■ DATA EXCERPTS ■

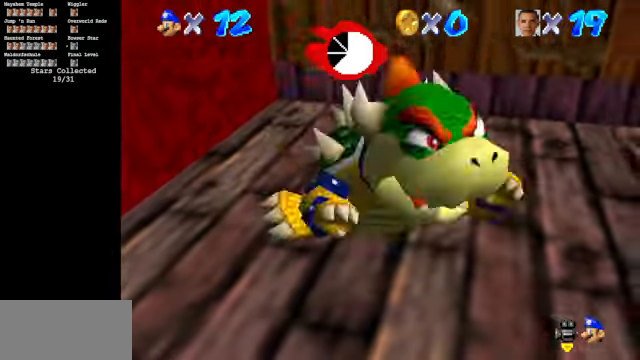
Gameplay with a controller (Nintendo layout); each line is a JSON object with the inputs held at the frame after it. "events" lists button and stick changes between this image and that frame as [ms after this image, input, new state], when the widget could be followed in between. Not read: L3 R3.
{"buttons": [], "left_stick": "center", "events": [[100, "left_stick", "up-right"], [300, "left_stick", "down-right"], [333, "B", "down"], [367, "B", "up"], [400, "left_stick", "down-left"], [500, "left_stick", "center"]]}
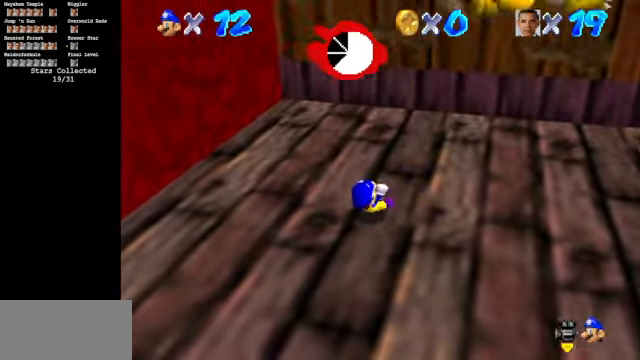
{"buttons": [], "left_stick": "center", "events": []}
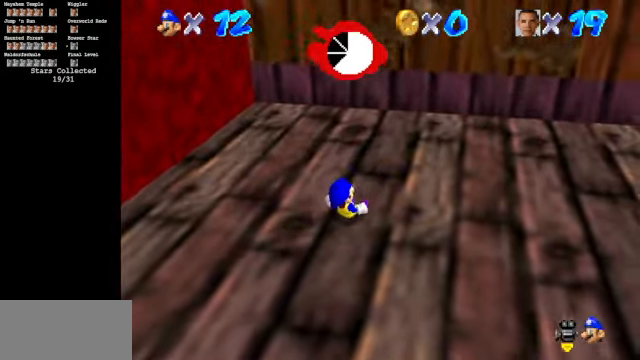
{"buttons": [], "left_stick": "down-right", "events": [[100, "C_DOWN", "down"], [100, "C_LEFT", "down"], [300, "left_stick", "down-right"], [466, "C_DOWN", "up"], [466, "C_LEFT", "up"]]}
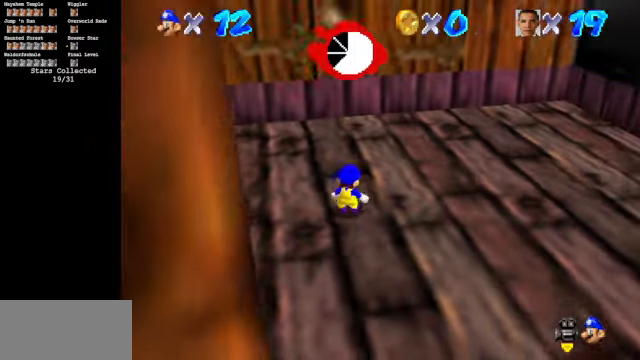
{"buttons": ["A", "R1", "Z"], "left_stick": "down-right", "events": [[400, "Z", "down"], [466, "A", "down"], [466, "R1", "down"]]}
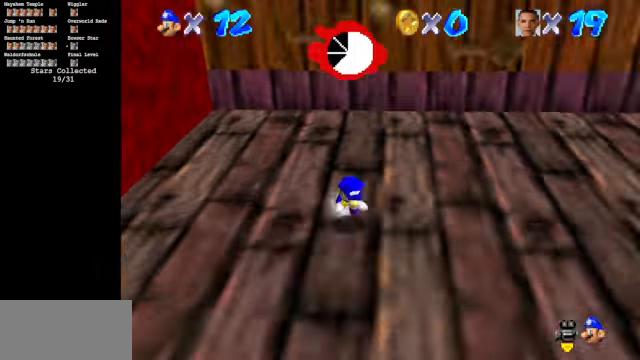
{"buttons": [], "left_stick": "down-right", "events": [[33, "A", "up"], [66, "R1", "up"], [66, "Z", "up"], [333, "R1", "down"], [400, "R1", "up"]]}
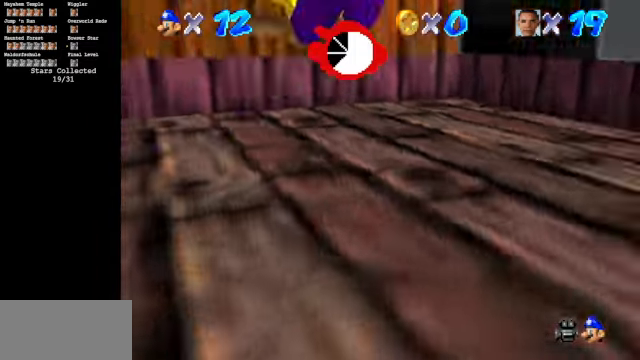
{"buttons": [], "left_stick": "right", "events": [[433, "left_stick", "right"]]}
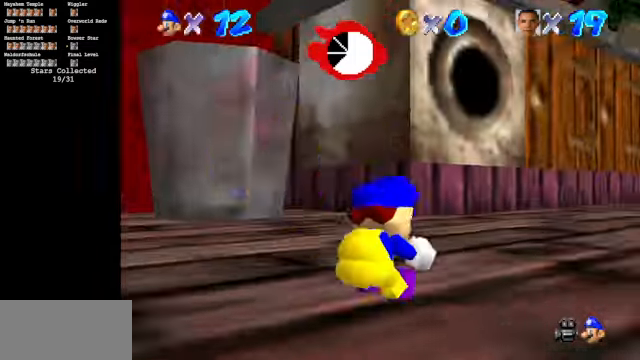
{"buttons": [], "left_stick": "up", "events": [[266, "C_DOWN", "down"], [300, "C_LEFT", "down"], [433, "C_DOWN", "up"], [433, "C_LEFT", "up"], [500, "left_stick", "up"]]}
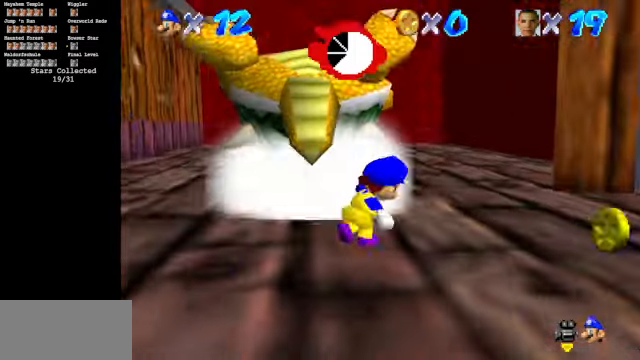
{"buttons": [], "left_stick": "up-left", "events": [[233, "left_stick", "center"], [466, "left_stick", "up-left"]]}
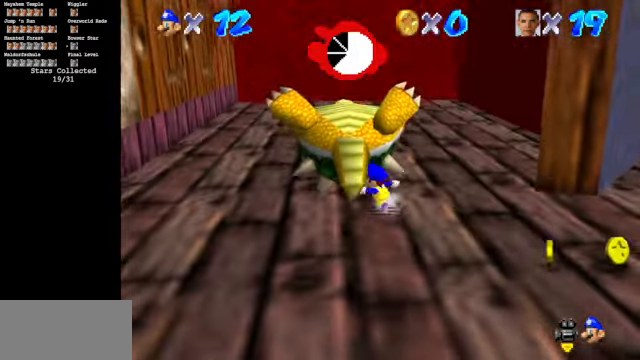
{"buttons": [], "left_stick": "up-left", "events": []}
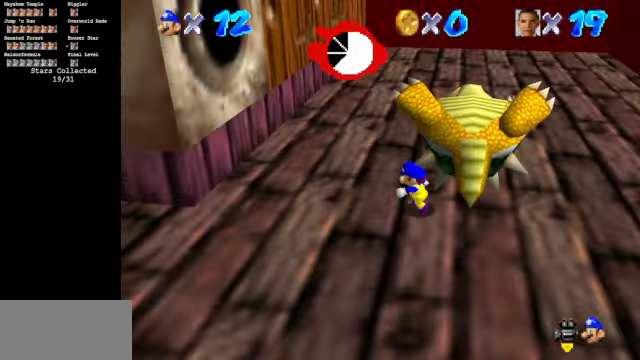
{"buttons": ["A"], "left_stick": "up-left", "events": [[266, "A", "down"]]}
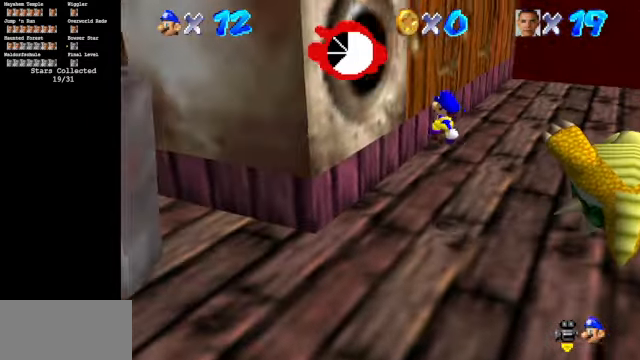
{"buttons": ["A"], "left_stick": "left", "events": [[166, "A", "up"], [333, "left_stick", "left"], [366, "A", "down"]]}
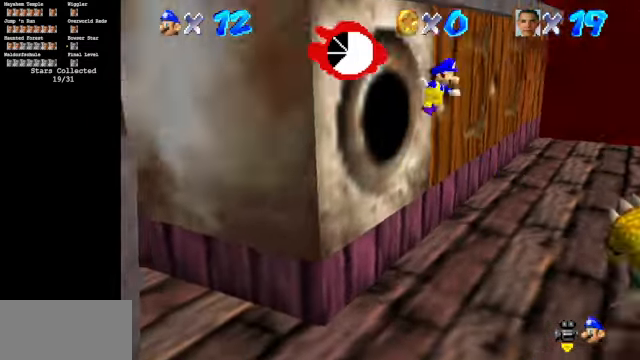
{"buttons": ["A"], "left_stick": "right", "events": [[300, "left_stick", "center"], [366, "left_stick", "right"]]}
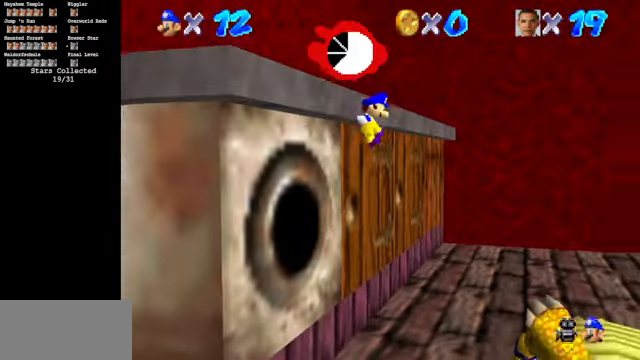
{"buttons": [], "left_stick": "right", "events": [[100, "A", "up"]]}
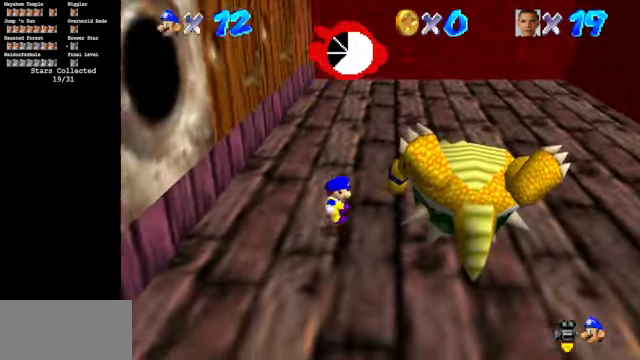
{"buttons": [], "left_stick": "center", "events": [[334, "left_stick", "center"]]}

■ BRIEF ■
In the copy, each entry above must match exactly, and no picture may be carried over.

■ RESPONSE ■
Gameplay with a controller (Nintendo layout); each line is a JSON object with the inputs held at the frame after it. "events" lists button and stick changes between this image and that frame as [ms after this image, input, new state], when the widget could be followed in between. Not read: L3 R3.
{"buttons": [], "left_stick": "center", "events": [[100, "left_stick", "up-right"], [300, "left_stick", "down-right"], [333, "B", "down"], [367, "B", "up"], [400, "left_stick", "down-left"], [500, "left_stick", "center"]]}
{"buttons": [], "left_stick": "center", "events": []}
{"buttons": [], "left_stick": "down-right", "events": [[100, "C_DOWN", "down"], [100, "C_LEFT", "down"], [300, "left_stick", "down-right"], [466, "C_DOWN", "up"], [466, "C_LEFT", "up"]]}
{"buttons": ["A", "R1", "Z"], "left_stick": "down-right", "events": [[400, "Z", "down"], [466, "A", "down"], [466, "R1", "down"]]}
{"buttons": [], "left_stick": "down-right", "events": [[33, "A", "up"], [66, "R1", "up"], [66, "Z", "up"], [333, "R1", "down"], [400, "R1", "up"]]}
{"buttons": [], "left_stick": "right", "events": [[433, "left_stick", "right"]]}
{"buttons": [], "left_stick": "up", "events": [[266, "C_DOWN", "down"], [300, "C_LEFT", "down"], [433, "C_DOWN", "up"], [433, "C_LEFT", "up"], [500, "left_stick", "up"]]}
{"buttons": [], "left_stick": "up-left", "events": [[233, "left_stick", "center"], [466, "left_stick", "up-left"]]}
{"buttons": [], "left_stick": "up-left", "events": []}
{"buttons": ["A"], "left_stick": "up-left", "events": [[266, "A", "down"]]}
{"buttons": ["A"], "left_stick": "left", "events": [[166, "A", "up"], [333, "left_stick", "left"], [366, "A", "down"]]}
{"buttons": ["A"], "left_stick": "right", "events": [[300, "left_stick", "center"], [366, "left_stick", "right"]]}
{"buttons": [], "left_stick": "right", "events": [[100, "A", "up"]]}
{"buttons": [], "left_stick": "center", "events": [[334, "left_stick", "center"]]}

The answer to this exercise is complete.